Suppose that you used 0.75g of iron. What is the minimum volume of 1.5 M_ CuSO4 solution required
Using eqn. (3-1)? and eqn. (3-2)?
To find the minimum volume of the 1.5 M CuSO4 solution required, we need to use Equation (3-1) and Equation (3-2).
Equation (3-1): n = m / M
Equation (3-2): n = V * C
Where:
n is the number of moles
m is the mass in grams
M is the molar mass in grams/mole
V is the volume in liters
C is the concentration in moles/liter
First, using Equation (3-1), we need to find the number of moles of iron.
Given:
Mass of iron (m) = 0.75g
Molar mass of iron (M) = 55.845 g/mol (you can find this from a periodic table)
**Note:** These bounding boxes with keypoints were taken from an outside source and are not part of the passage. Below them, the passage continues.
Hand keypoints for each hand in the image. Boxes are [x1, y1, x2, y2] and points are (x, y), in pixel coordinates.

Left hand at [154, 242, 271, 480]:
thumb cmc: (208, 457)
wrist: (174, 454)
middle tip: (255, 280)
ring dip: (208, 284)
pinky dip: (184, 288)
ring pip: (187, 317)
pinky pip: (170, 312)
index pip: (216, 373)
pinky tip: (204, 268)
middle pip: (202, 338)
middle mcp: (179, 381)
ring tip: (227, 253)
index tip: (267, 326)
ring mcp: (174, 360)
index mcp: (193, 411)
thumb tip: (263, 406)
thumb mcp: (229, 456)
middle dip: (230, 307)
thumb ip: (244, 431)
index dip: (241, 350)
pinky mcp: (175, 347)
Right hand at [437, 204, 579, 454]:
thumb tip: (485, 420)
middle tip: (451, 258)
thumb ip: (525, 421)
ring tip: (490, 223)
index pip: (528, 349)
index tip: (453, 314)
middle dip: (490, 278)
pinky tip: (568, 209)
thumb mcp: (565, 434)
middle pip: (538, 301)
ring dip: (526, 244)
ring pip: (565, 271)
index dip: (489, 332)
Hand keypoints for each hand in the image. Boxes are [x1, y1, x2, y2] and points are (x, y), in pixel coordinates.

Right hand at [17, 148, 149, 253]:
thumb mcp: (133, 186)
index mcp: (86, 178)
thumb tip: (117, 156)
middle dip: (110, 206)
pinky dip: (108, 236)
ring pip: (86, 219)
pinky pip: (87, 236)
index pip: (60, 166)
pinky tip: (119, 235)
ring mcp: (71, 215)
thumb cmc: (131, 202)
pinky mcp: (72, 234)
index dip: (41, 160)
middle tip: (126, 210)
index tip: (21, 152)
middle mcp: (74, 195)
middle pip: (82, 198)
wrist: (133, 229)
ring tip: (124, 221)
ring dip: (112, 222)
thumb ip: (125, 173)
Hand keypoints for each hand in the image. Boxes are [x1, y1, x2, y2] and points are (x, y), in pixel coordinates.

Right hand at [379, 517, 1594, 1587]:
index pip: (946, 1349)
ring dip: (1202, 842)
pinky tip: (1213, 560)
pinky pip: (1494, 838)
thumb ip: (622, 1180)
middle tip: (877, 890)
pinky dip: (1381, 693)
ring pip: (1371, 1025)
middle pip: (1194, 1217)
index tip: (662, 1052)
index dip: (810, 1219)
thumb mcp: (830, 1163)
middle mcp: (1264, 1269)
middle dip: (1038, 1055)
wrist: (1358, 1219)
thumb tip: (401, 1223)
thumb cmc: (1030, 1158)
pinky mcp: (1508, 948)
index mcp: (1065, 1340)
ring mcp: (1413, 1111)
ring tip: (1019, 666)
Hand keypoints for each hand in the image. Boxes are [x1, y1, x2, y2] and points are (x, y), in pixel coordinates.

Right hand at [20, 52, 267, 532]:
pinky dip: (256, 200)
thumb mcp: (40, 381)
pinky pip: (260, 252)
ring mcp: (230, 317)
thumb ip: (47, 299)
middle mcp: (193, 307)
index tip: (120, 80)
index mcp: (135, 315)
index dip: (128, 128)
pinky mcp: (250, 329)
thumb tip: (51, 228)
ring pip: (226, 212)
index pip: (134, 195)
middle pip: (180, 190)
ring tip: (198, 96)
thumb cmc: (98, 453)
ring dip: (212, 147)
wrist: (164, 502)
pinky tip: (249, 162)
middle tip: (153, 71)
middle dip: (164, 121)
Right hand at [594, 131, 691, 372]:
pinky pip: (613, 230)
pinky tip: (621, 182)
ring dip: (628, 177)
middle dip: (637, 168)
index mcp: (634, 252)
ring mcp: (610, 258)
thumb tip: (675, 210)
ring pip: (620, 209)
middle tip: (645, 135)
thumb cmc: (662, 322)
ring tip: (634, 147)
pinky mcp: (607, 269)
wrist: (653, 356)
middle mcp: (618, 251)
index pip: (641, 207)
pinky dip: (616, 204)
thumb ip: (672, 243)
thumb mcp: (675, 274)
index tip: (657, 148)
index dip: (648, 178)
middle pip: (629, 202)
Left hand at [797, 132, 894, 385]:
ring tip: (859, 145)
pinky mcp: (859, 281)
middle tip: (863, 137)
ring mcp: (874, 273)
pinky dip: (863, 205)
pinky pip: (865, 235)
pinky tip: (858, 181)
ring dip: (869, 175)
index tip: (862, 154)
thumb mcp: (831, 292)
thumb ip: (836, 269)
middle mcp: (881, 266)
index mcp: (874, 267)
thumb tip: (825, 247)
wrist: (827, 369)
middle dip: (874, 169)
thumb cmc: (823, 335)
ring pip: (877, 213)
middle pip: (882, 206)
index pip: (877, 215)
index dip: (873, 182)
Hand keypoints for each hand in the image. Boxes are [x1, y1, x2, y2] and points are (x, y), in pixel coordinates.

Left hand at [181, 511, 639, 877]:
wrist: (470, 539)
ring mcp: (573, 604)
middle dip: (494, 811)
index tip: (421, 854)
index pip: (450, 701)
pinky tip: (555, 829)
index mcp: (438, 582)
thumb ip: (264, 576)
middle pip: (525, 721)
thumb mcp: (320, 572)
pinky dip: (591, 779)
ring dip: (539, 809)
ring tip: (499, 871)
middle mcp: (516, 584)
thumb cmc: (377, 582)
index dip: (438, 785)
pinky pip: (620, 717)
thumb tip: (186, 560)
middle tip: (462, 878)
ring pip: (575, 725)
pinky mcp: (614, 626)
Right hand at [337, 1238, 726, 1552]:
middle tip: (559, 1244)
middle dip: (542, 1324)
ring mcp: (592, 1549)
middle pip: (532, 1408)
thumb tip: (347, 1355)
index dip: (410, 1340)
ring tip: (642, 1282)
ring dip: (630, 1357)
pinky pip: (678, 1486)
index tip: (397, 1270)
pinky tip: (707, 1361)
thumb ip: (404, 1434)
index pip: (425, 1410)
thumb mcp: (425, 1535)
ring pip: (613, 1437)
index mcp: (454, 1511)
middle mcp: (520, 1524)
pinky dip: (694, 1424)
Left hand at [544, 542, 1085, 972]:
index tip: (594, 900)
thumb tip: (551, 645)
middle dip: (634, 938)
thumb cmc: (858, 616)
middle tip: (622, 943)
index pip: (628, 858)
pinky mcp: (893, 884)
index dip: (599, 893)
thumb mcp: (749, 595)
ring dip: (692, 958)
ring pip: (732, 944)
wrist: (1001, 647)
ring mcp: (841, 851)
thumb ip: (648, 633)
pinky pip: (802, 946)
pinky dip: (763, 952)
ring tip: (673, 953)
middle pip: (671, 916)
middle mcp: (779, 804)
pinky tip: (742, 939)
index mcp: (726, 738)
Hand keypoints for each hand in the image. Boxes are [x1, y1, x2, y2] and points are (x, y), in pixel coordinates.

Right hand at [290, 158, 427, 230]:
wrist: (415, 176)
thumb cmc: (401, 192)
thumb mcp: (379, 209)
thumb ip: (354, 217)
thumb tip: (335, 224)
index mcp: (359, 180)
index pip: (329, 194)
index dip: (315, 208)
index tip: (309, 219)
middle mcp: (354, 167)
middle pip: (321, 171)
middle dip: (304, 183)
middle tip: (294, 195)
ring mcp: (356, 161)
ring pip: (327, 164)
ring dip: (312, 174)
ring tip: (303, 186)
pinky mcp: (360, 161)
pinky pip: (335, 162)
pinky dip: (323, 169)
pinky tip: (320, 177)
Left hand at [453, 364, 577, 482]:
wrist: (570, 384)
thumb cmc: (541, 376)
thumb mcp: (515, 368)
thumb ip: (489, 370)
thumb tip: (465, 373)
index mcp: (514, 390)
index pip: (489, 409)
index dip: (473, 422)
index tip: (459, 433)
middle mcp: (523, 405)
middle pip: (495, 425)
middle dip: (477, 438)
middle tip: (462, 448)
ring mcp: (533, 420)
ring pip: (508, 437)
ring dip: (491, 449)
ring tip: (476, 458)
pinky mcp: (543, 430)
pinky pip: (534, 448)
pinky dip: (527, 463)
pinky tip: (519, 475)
Substituting the values into Equation (3-1):
n = m / M
n = 0.75g / 55.845 g/mol
Now we have the number of moles of iron.
Next, using Equation (3-2), we need to find the volume of the CuSO4 solution required.
Given:
Concentration of CuSO4 (C) = 1.5 M
Substituting the values into Equation (3-2):
n = V * C
V = n / C
Now we can substitute the value of n (which we found from Equation (3-1)) and the value of C into Equation (3-2) to find the volume:
V = (0.75g / 55.845 g/mol) / (1.5 mol/L)
Calculating this, we get the desired volume of the CuSO4 solution in liters.